Print nothing except the lines of the listing below from the line with "FR Kamera FullLink" to the line with "Odporúčané produkty", each exactly as written, both ends included.

::::::

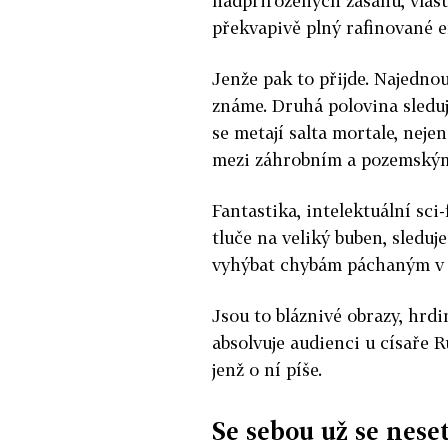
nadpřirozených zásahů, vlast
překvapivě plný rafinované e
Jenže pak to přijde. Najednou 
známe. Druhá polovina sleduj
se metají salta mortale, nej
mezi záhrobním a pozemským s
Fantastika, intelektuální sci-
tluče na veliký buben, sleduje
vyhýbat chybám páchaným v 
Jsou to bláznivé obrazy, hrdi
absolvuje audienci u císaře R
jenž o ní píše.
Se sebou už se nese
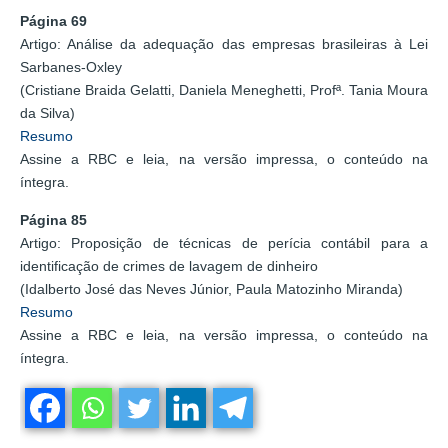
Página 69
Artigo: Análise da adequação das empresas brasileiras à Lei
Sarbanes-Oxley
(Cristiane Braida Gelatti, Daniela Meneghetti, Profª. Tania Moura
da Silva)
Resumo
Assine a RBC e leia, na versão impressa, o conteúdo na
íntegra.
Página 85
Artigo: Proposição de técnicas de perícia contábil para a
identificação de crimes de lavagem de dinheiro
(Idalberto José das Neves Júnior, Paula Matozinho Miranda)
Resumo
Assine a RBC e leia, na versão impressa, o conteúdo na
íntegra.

::::::

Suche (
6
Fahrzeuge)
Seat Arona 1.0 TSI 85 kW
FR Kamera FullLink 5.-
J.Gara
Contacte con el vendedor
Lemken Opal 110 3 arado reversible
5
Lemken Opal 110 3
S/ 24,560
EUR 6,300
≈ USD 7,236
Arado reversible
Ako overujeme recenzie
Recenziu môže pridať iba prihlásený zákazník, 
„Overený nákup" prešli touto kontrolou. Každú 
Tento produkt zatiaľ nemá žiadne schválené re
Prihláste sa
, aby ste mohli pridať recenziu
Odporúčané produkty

::::::

Written reply:
FR Kamera FullLink 5.-
J.Gara
Contacte con el vendedor
Lemken Opal 110 3 arado reversible
5
Lemken Opal 110 3
S/ 24,560
EUR 6,300
≈ USD 7,236
Arado reversible
Ako overujeme recenzie
Recenziu môže pridať iba prihlásený zákazník, 
„Overený nákup" prešli touto kontrolou. Každú 
Tento produkt zatiaľ nemá žiadne schválené re
Prihláste sa
, aby ste mohli pridať recenziu
Odporúčané produkty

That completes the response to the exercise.